NURBS - Branches are ray traced NURBS curves. The NURBS option has no UV Coordinate support (except the native UVs of all NURBS curves), but the lowest memory consumption in ray tracing, reasonably fast rendering and very fast ( wireframe only ) real time drawing. NURBS curves do not currently support pointwise attributes, which means that branch diameter control is limited to the start and end points.
SDS - The most detailed way to model the branches. Features: highest memory consumption, accurate UV support, possibility to apply displacement mapping etc.
Activation: The age when this branch type becomes active. Inactive branches do not grow. The first active sibling branch defines the growth parameters for a new branch.
Deactivation: The end of active growth period.
Tail Cut Age: Cuts the branch tail after the given number of years.
Sub Count: The number of sub branches, which start growing from a branching point.
Rnd Count: Randomizes the count. Value 1.0 selects a random number from the interval 0 .. Sub Count.

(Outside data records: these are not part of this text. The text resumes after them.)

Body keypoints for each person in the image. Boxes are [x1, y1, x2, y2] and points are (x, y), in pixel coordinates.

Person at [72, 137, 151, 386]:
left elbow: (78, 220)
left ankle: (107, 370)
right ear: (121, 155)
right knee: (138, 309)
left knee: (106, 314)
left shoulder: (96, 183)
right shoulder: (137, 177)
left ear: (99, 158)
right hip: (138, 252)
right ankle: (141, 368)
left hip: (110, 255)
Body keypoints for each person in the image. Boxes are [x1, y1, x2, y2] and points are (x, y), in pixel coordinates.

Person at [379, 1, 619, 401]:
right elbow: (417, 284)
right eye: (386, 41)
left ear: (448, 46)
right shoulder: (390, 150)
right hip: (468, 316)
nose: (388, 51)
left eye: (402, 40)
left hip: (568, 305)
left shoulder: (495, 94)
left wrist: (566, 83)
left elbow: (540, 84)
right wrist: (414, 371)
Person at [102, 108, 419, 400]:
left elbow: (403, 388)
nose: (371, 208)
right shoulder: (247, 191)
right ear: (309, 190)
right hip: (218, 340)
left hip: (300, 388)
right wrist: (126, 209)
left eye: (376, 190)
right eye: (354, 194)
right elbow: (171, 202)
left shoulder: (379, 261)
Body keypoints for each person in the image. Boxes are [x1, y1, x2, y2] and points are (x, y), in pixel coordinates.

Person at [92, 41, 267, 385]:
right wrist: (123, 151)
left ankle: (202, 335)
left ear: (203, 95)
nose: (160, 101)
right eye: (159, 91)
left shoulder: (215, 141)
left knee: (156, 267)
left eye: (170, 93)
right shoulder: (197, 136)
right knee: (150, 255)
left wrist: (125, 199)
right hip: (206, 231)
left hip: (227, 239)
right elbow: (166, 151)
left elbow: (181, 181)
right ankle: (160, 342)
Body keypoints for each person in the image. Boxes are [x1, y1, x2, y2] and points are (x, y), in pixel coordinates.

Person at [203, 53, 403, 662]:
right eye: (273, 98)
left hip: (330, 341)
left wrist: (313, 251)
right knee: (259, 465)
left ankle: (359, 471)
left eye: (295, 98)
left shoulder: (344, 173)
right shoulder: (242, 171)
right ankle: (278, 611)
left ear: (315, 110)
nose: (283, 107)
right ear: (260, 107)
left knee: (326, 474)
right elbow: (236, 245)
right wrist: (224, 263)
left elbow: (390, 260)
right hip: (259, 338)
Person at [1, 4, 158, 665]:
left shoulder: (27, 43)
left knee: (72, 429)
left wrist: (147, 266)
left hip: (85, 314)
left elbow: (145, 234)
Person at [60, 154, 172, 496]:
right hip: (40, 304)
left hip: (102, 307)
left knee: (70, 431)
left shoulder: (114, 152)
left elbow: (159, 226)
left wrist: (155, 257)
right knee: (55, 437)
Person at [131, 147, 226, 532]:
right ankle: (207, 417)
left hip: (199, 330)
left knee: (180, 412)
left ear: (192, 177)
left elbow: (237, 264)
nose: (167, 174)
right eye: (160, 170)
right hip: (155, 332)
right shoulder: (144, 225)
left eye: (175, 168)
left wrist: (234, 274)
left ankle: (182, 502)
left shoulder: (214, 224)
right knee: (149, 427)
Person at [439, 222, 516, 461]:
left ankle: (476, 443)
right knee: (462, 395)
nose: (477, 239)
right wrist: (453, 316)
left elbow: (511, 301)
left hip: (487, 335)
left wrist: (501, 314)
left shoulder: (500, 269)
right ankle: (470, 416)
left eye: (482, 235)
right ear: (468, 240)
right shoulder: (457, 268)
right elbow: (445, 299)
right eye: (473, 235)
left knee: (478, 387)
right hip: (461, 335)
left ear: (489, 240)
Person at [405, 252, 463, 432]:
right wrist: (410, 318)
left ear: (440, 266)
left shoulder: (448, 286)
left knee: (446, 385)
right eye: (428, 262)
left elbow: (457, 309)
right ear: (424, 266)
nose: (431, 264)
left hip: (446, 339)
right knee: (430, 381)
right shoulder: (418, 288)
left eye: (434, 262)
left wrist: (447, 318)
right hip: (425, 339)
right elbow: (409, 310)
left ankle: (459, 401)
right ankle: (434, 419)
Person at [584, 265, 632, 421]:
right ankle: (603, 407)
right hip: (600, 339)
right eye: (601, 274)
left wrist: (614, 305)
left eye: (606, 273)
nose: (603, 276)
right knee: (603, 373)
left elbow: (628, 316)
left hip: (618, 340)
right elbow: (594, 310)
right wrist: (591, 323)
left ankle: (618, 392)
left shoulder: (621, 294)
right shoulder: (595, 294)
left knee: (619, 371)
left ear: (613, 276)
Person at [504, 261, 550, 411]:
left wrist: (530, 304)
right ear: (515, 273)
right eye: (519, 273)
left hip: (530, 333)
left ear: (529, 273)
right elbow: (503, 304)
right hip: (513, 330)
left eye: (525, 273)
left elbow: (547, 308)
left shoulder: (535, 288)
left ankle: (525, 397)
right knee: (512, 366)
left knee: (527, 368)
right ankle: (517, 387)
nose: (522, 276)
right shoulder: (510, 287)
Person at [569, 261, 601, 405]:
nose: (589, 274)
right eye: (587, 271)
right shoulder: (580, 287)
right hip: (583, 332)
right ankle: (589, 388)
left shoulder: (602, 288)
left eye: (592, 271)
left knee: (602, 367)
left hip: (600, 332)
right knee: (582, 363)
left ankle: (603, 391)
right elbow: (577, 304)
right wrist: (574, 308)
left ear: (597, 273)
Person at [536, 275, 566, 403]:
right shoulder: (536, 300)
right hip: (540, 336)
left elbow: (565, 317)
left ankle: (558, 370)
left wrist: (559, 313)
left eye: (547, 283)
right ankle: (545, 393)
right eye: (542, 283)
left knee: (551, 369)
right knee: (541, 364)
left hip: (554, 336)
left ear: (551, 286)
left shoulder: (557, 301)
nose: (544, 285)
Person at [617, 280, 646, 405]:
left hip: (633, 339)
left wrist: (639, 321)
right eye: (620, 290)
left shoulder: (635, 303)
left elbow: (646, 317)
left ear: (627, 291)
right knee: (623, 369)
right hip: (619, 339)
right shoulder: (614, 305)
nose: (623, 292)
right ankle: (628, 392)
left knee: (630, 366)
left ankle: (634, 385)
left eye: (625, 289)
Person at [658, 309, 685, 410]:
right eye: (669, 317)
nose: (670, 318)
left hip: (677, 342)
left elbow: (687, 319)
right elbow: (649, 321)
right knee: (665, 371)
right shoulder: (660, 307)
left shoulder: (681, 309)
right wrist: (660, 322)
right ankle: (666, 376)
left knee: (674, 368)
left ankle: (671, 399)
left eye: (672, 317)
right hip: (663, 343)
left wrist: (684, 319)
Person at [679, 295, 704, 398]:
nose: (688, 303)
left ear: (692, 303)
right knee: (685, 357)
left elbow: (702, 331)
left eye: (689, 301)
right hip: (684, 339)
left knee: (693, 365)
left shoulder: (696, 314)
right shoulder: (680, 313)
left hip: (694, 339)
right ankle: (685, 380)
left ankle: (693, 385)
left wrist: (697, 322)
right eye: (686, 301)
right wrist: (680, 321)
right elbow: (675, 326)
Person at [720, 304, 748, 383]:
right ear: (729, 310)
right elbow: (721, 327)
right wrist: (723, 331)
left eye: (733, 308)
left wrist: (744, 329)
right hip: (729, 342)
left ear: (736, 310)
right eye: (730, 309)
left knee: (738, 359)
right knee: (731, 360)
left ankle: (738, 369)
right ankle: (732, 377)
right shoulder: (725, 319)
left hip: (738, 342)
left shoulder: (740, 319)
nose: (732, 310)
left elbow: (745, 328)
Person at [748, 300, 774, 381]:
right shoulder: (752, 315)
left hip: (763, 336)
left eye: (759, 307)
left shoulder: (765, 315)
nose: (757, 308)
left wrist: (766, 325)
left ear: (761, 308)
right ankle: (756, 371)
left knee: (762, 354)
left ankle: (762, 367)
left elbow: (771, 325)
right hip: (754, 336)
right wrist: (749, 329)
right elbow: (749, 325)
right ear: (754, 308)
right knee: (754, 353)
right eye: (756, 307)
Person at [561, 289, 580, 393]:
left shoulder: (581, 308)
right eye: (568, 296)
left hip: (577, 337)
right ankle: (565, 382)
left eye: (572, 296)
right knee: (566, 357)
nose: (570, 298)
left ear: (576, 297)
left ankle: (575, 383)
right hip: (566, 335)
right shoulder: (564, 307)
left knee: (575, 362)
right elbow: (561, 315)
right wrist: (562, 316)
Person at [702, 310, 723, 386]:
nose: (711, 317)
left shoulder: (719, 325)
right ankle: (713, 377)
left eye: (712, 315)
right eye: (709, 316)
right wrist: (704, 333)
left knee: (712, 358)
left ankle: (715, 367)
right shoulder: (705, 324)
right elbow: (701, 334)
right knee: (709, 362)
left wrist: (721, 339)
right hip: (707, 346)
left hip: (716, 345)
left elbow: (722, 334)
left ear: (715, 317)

Sub Thickness: The relative thickness of a branch vs. its parent.
Rnd Thickness: Randomizes the relative thickness value.
Thickness/Age: Changes the relative thickness by the age when branching happens. If the value is high, the relative thickness of oldest branches is smallest. For example, a spruce has a thick trunk. Even the strongest main branches are thin compared to the trunk. However, the trunk gets thinner towards the top, and the upmost branches are quite as thick as the trunk from which they grow.

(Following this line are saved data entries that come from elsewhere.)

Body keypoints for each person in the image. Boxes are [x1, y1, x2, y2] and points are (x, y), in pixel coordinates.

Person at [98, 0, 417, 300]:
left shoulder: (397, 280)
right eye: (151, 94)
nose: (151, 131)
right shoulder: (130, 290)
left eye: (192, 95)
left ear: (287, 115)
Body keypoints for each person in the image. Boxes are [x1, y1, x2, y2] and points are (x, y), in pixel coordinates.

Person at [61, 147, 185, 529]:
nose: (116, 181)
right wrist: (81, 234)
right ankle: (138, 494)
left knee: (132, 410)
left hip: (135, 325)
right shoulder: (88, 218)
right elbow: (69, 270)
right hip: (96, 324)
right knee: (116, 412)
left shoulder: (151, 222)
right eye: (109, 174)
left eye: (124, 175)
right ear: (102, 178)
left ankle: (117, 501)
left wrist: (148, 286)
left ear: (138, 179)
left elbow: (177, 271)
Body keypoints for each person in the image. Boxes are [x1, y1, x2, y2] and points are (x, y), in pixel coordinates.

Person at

Density: Defines how densely the growth parameters are evaluated and new geometry added to the tree. The smaller the value, the stronger bends branches can make because of gravity and other deformation factors. The drawback is that densely evaluated geometry consumes more memory.

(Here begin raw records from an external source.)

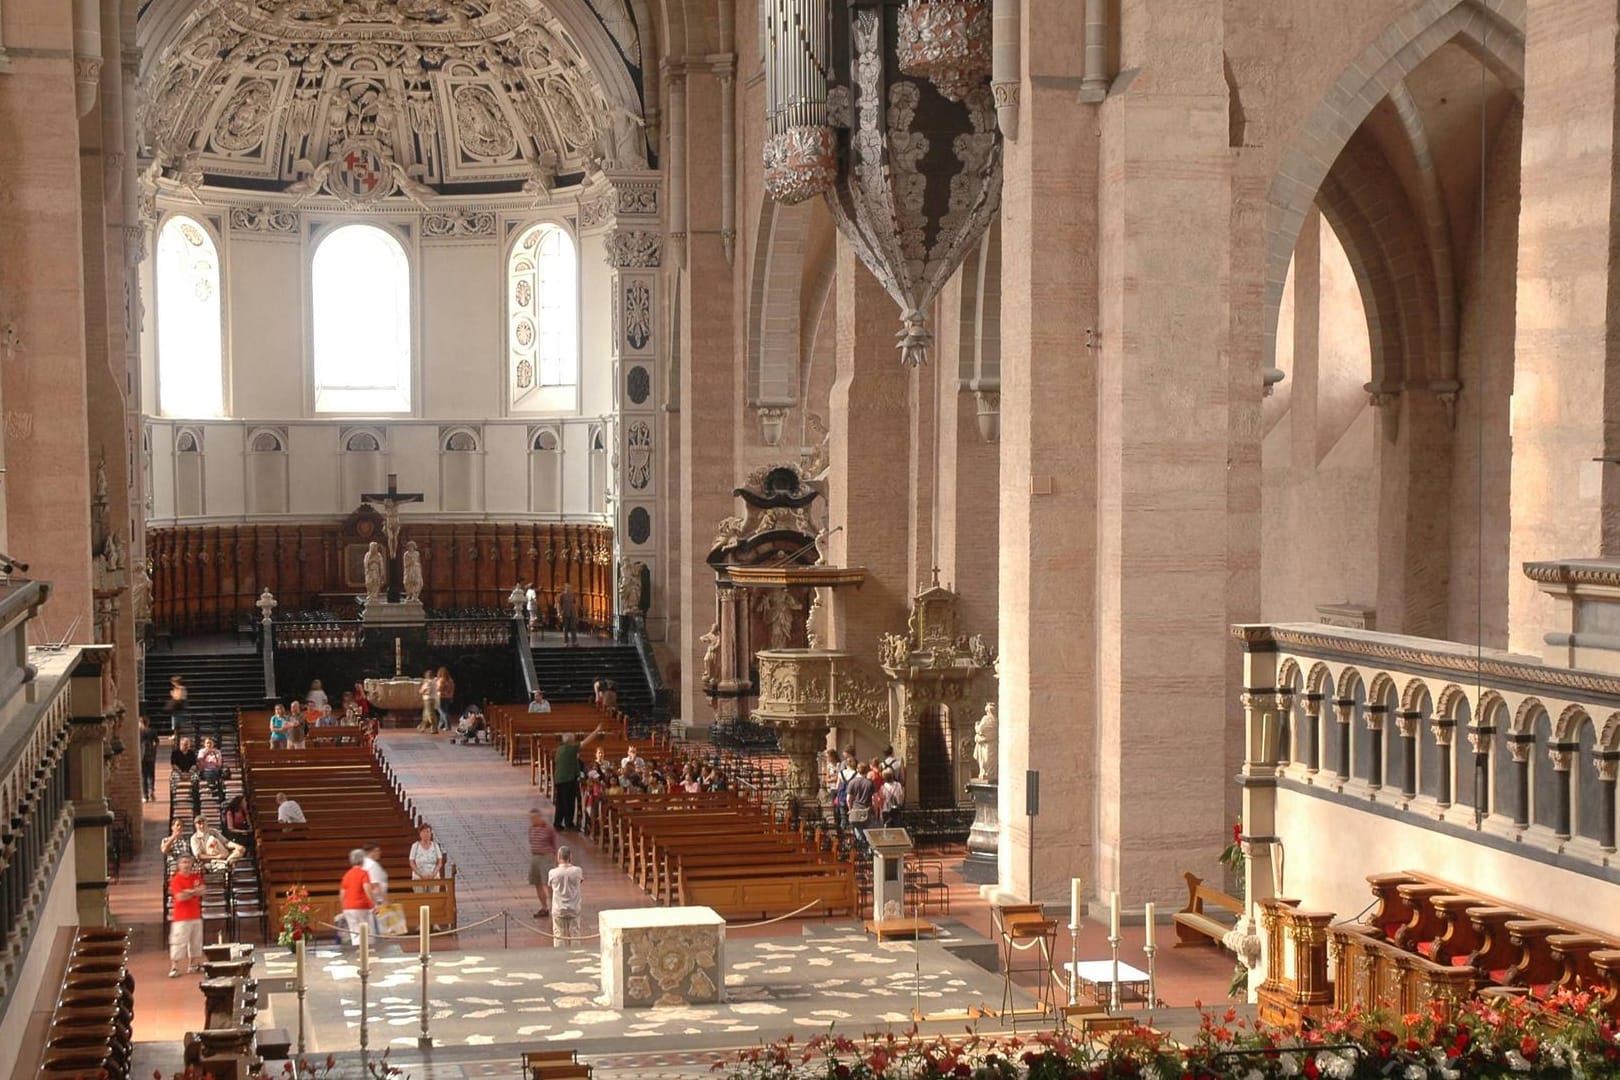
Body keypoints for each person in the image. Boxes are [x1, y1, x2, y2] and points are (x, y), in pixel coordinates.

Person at [553, 724, 607, 831]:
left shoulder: (560, 748)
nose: (574, 741)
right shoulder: (570, 748)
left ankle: (558, 822)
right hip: (567, 779)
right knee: (568, 801)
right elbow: (586, 741)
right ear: (570, 741)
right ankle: (569, 823)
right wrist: (597, 730)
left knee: (561, 801)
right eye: (573, 740)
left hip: (560, 778)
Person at [168, 854, 206, 977]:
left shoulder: (196, 877)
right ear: (179, 865)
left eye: (188, 862)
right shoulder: (176, 880)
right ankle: (175, 967)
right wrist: (194, 892)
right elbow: (180, 897)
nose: (186, 865)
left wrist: (189, 892)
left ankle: (193, 965)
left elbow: (203, 890)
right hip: (181, 917)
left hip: (195, 915)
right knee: (179, 942)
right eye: (183, 862)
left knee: (195, 941)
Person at [547, 846, 584, 947]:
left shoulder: (552, 873)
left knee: (559, 936)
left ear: (558, 857)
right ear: (570, 857)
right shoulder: (577, 871)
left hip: (559, 908)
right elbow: (580, 881)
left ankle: (561, 958)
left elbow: (550, 885)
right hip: (574, 908)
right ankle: (577, 955)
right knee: (575, 934)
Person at [339, 848, 376, 944]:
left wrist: (343, 907)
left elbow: (342, 894)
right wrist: (374, 904)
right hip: (362, 907)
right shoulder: (363, 873)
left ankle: (357, 955)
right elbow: (367, 889)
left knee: (355, 934)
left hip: (348, 908)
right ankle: (367, 955)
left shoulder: (347, 875)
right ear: (362, 859)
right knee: (367, 934)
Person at [528, 807, 558, 917]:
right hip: (535, 857)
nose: (532, 820)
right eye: (531, 818)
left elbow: (553, 843)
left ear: (539, 818)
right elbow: (531, 841)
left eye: (534, 818)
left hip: (546, 857)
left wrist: (554, 857)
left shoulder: (548, 829)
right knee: (537, 883)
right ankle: (544, 907)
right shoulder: (531, 829)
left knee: (548, 883)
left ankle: (554, 907)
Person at [171, 735, 202, 817]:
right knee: (173, 779)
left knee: (196, 778)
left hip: (190, 772)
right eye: (184, 744)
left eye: (187, 744)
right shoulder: (175, 753)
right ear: (181, 744)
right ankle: (174, 797)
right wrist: (181, 773)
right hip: (178, 772)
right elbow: (174, 765)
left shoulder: (191, 753)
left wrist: (189, 773)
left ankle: (195, 798)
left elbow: (194, 765)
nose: (186, 746)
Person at [409, 824, 445, 892]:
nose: (426, 834)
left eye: (428, 831)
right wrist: (420, 874)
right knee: (421, 898)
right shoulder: (415, 846)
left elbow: (439, 862)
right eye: (424, 832)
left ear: (431, 833)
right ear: (420, 834)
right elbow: (412, 863)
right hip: (419, 876)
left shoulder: (435, 846)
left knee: (434, 897)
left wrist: (433, 874)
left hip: (433, 876)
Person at [138, 715, 158, 802]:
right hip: (151, 756)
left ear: (141, 722)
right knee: (151, 775)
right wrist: (154, 750)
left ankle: (145, 796)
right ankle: (151, 791)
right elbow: (157, 742)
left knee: (144, 776)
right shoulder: (152, 731)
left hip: (142, 756)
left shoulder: (139, 732)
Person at [435, 667, 455, 732]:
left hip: (441, 697)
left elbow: (439, 688)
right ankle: (440, 725)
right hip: (448, 697)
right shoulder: (450, 680)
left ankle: (448, 726)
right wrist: (451, 696)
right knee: (445, 711)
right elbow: (452, 688)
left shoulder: (441, 680)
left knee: (442, 711)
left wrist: (436, 688)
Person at [418, 669, 438, 733]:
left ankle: (434, 728)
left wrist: (421, 691)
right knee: (426, 714)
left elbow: (426, 691)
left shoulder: (428, 682)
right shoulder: (435, 681)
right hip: (433, 698)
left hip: (428, 699)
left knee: (430, 714)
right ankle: (422, 727)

Length: Defines the growth speed of the branch. The value is relative to the length of the parent branch: if Length equals 1, the sub branch grows the same length per year as its parent branch.
Rnd Length: Random variation in the length. A value 0.5 changes the length -50% .... +50 % randomly.
Length By Age: Defines how much shorter/longer the branch segments get every year. The value is multiplies the length, meaning that the factor 1.0 keeps the length the same. Many plants first grow rapidly higher to reach the light from the shadow of bigger plants. When they reach a sufficient amount of light, they target their growth energy to spread branches sideways.
Spread by Age: Changes the horizontal spread by the age when the branch started to grow. The actual spread parameter is the sum of the constant spread and the age dependent spread. If Horiz. Spread=0, Spread by Age=1.0, full horizontal spreading is achieved at the end of each branch. If Horizontal Spread is 1 and Spread by Age -1.0, spreading reduces towards the ends of branches.
These attributes define how the diameter of the branch changes towards it end point. You can define the profile using a constant tapering factor with some randomization, or using a profile curve, or as a combination of both controls, in which case the tapering factor is the product of the two controls.
Note: NURBS curves do not support pointwise attributes in the current program version. Branch diameter control is limited to the start and end points with this geometry type.